Daus is a political patronage hire who got his $178,000 a year job because his Brooklyn political club (New Era Democrats) gave early endorsements to Mayors Rudy Giuliani and Michael Bloomberg. He has been in over his head for nearly a decade at one of the simplest of city jobs, which is why the administration has long been forced to assign reasonably competent bureaucrats to oversee his agency. But even his city-assigned minders have trouble keeping him in check. Daus is due to step down this week, but he tried to go out with his biggest blast ever: accusing virtually every city cabbie of ripping off riders, to the tune of $8 million.
Yesterday, Daus appeared before the city council’s transportation committee and, in a muted voice, admitted that he might have overstated the Great Taxi Meter Conspiracy by a bit: Say, 90 percent.

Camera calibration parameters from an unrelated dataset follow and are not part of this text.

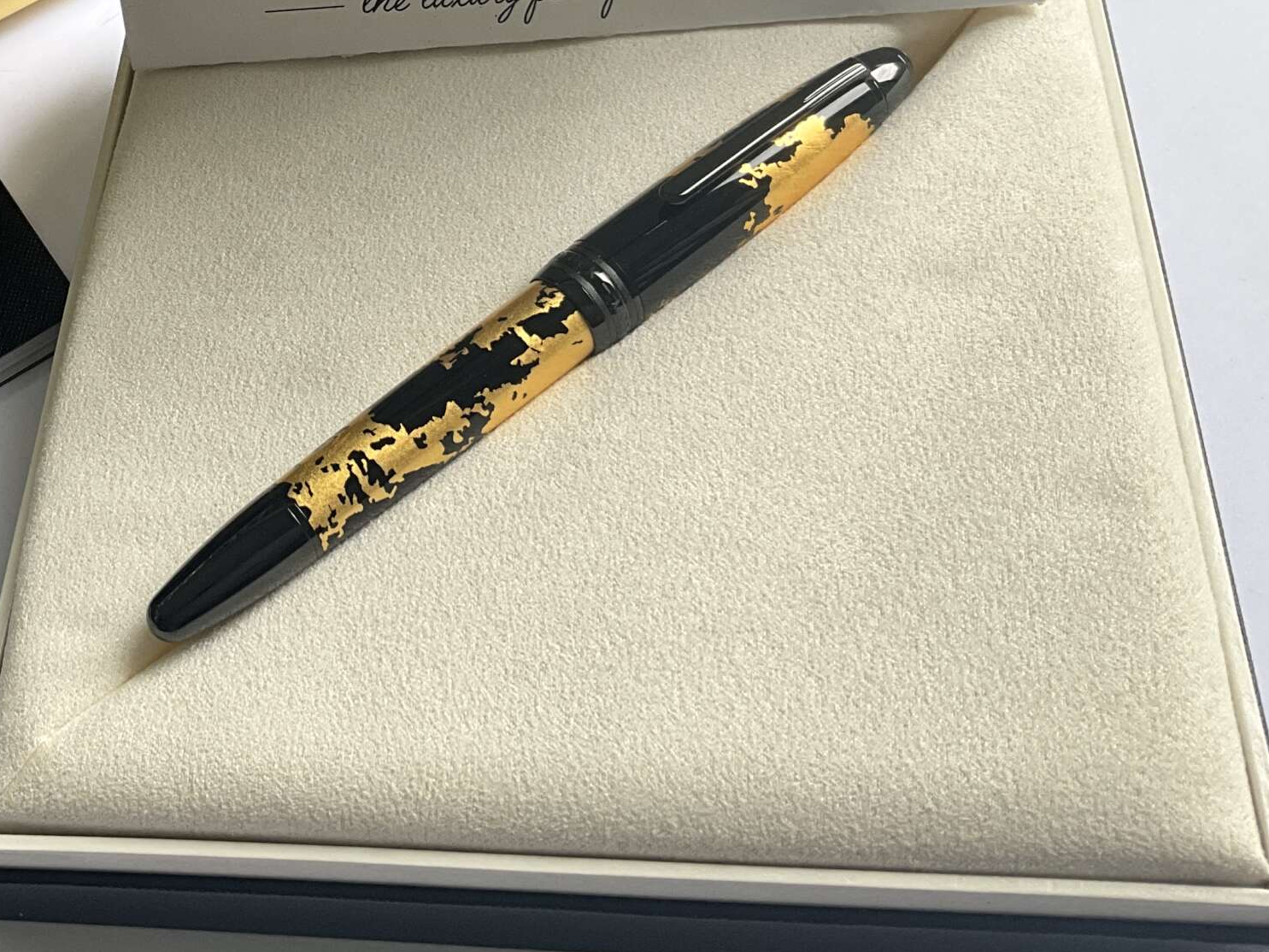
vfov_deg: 28.7
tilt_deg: -49.8
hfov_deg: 36.9
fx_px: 1833
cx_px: 254
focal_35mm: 50
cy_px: 232
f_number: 1.8
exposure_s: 1/122
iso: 40
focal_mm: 3
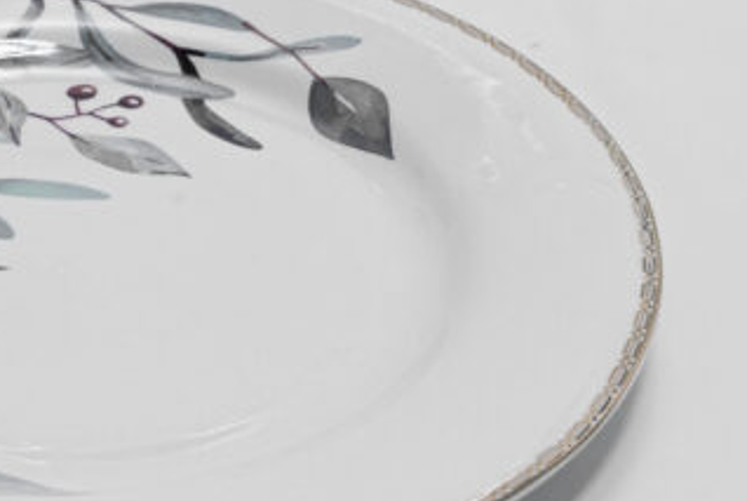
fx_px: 3200
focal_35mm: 154
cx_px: 96
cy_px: 221
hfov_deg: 13.2
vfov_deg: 8.9
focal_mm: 70
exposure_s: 1/100
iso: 3200
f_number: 13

Instead of the vast criminal ripoff that Daus pantingly declared it to be on March 13, a closer look determined that instead of deliberately scamming their customers by charging the higher, out-of-town rate, most cabbies had inadvertently pushed the wrong button after coming to a full stop. How’d that happen? The buttons on the new meters Daus approved three years ago are small and too close together.
Let’s roll back the videotape a few yards to see how that story originally played after City Hall spread the word on the evening of March 12:
The next morning, The Post made it the wood: “Massive Taxi Scam: Taken for a Ride! Sneaky Cabbies’ $8M meter rip-off went on for years.”
The Times put it on A1 as well. Daus was quoted this way: “We have not seen anything quite this pervasive. It’s very disturbing.”
The mayor also chimed in: “Some of these people could face serious charges.”
The Daily News ran a front-page banner: “How Cabbies Cheated Us of $8M” There, an unnamed TLC spokesman pointed the finger: “The crooked cabbies clicked on the higher out-of-town rates before taking their fares for a ride, the TLC said.”
Daus was back at it just a few days ago, telling the Post in a March 19 story: “I think these people are criminals.”
For those who enjoy some good old-fashioned payback, the Taxi Workers Alliance will be outside Daus’s Rector Street HQ this afternoon. The “criminals” are demanding an apology. Imagine that!